太陽がまぶしかったから

C'etait a cause du soleil.

タコ部屋化していく社会から逃走する準備

photo by Jonathan Kos-Read

タコ部屋化する社会

 家に帰ってご飯を食べて風呂に入ったらすぐ寝る時間。7時前には出勤する必要がある。この感じを進めてもジリ貧だよねとは。今月はヤケにお金を使っていると明細を調べたら交通費とか、そのための外食による出費が多い。最低限の交通費は経費精算できるけど特急やタクシーやホテルを使えば自腹だし、強制参加の飲み会だってそう。スーツとか文房具とか鞄とか靴とかみみっちいと言われればそうだけど結構掛かってるし、酒などの嗜好品の消費量だって増える。健康を崩せば取り返せない場合もある。

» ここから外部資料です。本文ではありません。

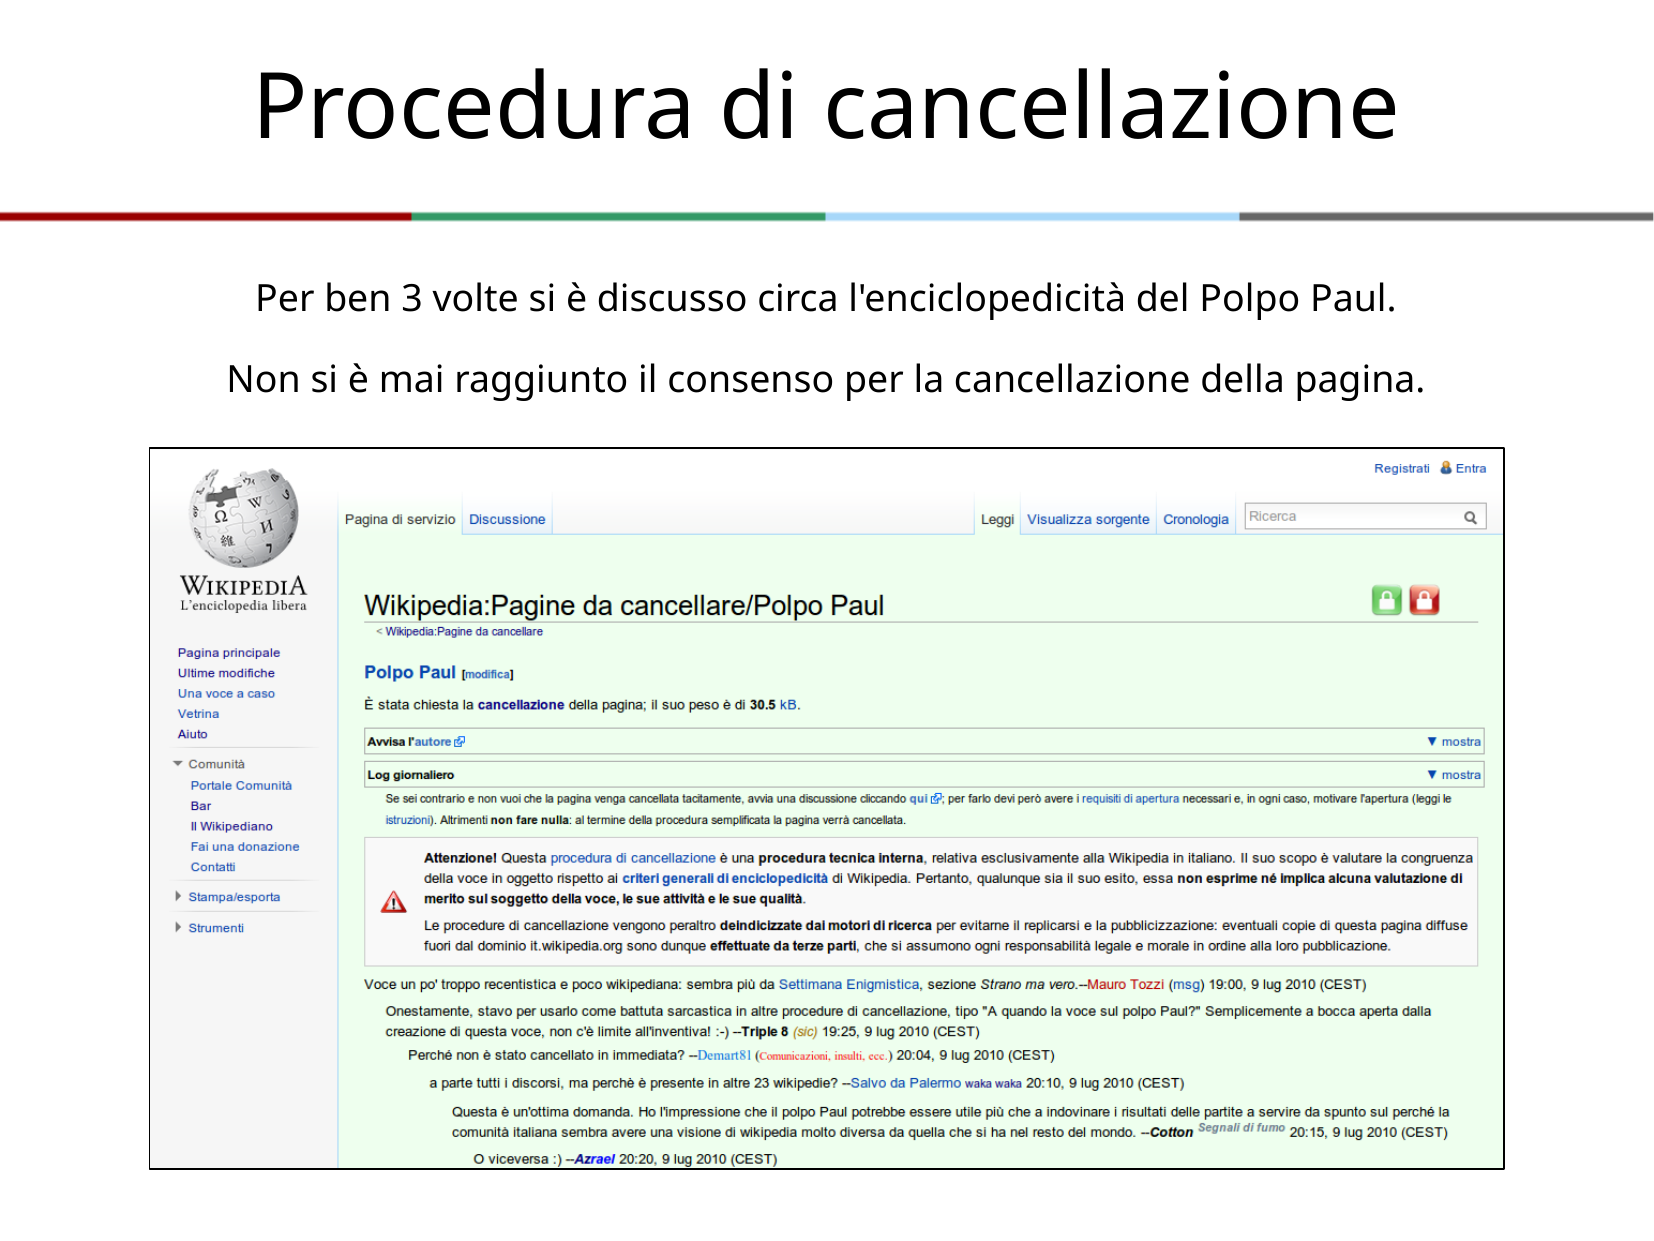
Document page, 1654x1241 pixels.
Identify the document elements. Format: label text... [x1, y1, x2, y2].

picture [0, 200, 1654, 235]
list Per ben 3 volte si è discusso circa l'enciclopedicità del Polpo Paul. Non si è mai raggiunto il consenso per la cancellazione della pagina. [106, 271, 1548, 414]
picture [150, 448, 1504, 1169]
title Procedura di cancellazione [82, 0, 1571, 200]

 ぜんぜんレベルは違うけれど、なんだか「タコ部屋」を連想することがある。本来のタコ部屋は北海道開拓において受刑者を劣悪な環境に置いて住み込みの強制労働させたことをいうのだけど、現代においては地方の辺鄙な場所に住み込んで、工事や製造業などに低賃金で朝から晩まで従事させる仕事全般を指す。『タコ部屋から逃亡してきました : おもちゃ帝国の野望 |2chまとめブログ』なんかが有名である。どこまで創作かは分からないけれど。

社会人としてのコスト

 部屋代が給料から引かれているのはもちろん、辺鄙な場所での住み込みだから、食料や嗜好品などを主から買う必要があって、法外な価格が付いているのが通例である。1日働いて5000円もらっても、カップラーメンが1000円・酒が3000円・タバコが1000円・ガムが500円みたいな感じで手取りがほとんどなくなるどころかマイナスになるのでいつまでたっても抜け出せないし、身体が疲れ果てたり、殴られたりして終わっていく。『賭博破戒録 カイジ 1』のペリカもそうだ。

 でも、それって見栄で良いスーツを買ったり、もっといえば「社会人として」「結婚できないのか」「マンション買えないのか」「無職とか終わってる」みたいな圧力を含めて似たような構図にある人も多いのだろう。ローンや家族の顔や今後の不安が大きいから劣悪な労働を提示されても受け入れざるをえなくなっていく。僕はそういうものから逃走するために、『http://www.ikedakana.com/entry/2013/10/28/074844』をしたり、結果として縁を潰してしまったり、実家に戻ったりもした。でも、結局は暫定的にタコ部屋化を受け入れている自分もいて、なんなんだろうと忸怩たる思いを抱く。

収入が減ればタコ部屋化してしまう

 それはそうと、フリーランスの人に聞くとやっぱり業界の勉強会とか飲み会とかには積極的に出て顔を売る必要があると言われる。もちろんそれ自体が楽しい部分も多いのだろうけれど、費用対効果という観点から見ると怖くなるところもある。それに懇親会とかをギラギラとした目で捉えるようになってしまうと、楽しさや癒しの逃げ道がなくなってしまう。ブログを「隠居」したのもそれだ。俺はもう本気を出さないだけ。

 なるべく維持コストを下げるのを意識しつつも、絶対的な収入がなくなれば結局はタコ部屋化してしまう。僕の銀行口座が搾取するための剰余価値を効率的に作るのにはどうすればよいのだろうと思う。在宅はひとつの方法だと思いつつも、結局は直接話さないと進まない事が多いというのは痛感している。ふらふらした後の進路はどこがよいんだろうね。